Exercise data Start Marker

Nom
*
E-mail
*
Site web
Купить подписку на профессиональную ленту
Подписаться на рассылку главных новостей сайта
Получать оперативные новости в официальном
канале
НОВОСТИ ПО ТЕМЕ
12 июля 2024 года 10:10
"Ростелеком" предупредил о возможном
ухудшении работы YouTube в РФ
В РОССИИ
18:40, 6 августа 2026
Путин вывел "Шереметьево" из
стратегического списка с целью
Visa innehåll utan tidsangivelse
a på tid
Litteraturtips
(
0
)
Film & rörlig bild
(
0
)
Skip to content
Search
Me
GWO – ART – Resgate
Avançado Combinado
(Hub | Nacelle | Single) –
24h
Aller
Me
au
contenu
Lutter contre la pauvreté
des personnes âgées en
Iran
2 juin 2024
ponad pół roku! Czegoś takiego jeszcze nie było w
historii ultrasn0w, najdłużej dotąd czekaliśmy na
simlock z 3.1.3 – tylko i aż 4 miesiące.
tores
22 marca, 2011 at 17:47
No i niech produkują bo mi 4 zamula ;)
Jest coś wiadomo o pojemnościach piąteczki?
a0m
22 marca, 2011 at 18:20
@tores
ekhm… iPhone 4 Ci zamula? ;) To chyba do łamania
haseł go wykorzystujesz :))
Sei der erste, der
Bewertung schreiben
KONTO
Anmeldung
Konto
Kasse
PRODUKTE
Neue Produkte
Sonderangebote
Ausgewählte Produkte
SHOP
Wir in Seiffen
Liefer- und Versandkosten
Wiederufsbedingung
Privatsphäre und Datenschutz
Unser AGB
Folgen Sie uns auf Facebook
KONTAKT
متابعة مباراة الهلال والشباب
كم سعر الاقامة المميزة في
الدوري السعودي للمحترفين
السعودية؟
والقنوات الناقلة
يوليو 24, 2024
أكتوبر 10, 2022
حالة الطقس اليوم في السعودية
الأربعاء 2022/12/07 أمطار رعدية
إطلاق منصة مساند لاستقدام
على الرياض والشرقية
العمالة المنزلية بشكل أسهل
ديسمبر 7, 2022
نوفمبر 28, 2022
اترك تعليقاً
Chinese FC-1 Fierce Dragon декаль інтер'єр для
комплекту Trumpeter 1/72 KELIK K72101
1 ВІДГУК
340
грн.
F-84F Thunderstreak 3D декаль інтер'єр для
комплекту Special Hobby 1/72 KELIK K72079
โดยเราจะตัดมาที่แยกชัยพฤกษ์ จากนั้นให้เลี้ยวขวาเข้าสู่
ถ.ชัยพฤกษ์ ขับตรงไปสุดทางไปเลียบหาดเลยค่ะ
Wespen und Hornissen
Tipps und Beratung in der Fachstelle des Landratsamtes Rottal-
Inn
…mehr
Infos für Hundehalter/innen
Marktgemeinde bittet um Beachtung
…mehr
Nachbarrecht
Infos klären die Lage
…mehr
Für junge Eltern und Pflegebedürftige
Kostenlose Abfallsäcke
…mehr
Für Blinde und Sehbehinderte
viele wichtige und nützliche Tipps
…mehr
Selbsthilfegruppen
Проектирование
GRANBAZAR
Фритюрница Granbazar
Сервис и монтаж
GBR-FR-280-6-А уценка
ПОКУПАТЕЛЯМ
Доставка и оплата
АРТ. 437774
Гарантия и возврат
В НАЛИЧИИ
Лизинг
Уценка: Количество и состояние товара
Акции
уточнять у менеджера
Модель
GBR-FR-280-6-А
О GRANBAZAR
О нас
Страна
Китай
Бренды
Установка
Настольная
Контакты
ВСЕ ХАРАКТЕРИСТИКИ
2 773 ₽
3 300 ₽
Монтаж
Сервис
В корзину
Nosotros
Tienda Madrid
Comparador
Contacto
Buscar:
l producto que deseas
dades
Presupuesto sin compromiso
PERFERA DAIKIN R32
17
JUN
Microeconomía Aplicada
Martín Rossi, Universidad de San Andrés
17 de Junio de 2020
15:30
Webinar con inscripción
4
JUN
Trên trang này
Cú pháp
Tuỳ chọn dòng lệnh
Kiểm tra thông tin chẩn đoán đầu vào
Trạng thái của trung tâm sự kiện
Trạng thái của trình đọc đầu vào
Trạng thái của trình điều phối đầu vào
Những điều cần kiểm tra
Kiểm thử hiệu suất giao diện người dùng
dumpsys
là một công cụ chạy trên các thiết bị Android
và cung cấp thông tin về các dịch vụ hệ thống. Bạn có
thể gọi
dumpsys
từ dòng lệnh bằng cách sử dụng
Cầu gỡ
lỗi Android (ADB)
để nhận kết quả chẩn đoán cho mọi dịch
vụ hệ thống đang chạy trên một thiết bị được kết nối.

Exercise data End Marker

#### [Exercise requirements]
Could you retype exactly the lines above, starting at the line that contains "Купить подписку на профессиональную ленту" and ending at the line that contains "22 marca, 2011 at 17:47", and nothing more?

#### [Final answer]
Купить подписку на профессиональную ленту
Подписаться на рассылку главных новостей сайта
Получать оперативные новости в официальном
канале
НОВОСТИ ПО ТЕМЕ
12 июля 2024 года 10:10
"Ростелеком" предупредил о возможном
ухудшении работы YouTube в РФ
В РОССИИ
18:40, 6 августа 2026
Путин вывел "Шереметьево" из
стратегического списка с целью
Visa innehåll utan tidsangivelse
a på tid
Litteraturtips
(
0
)
Film & rörlig bild
(
0
)
Skip to content
Search
Me
GWO – ART – Resgate
Avançado Combinado
(Hub | Nacelle | Single) –
24h
Aller
Me
au
contenu
Lutter contre la pauvreté
des personnes âgées en
Iran
2 juin 2024
ponad pół roku! Czegoś takiego jeszcze nie było w
historii ultrasn0w, najdłużej dotąd czekaliśmy na
simlock z 3.1.3 – tylko i aż 4 miesiące.
tores
22 marca, 2011 at 17:47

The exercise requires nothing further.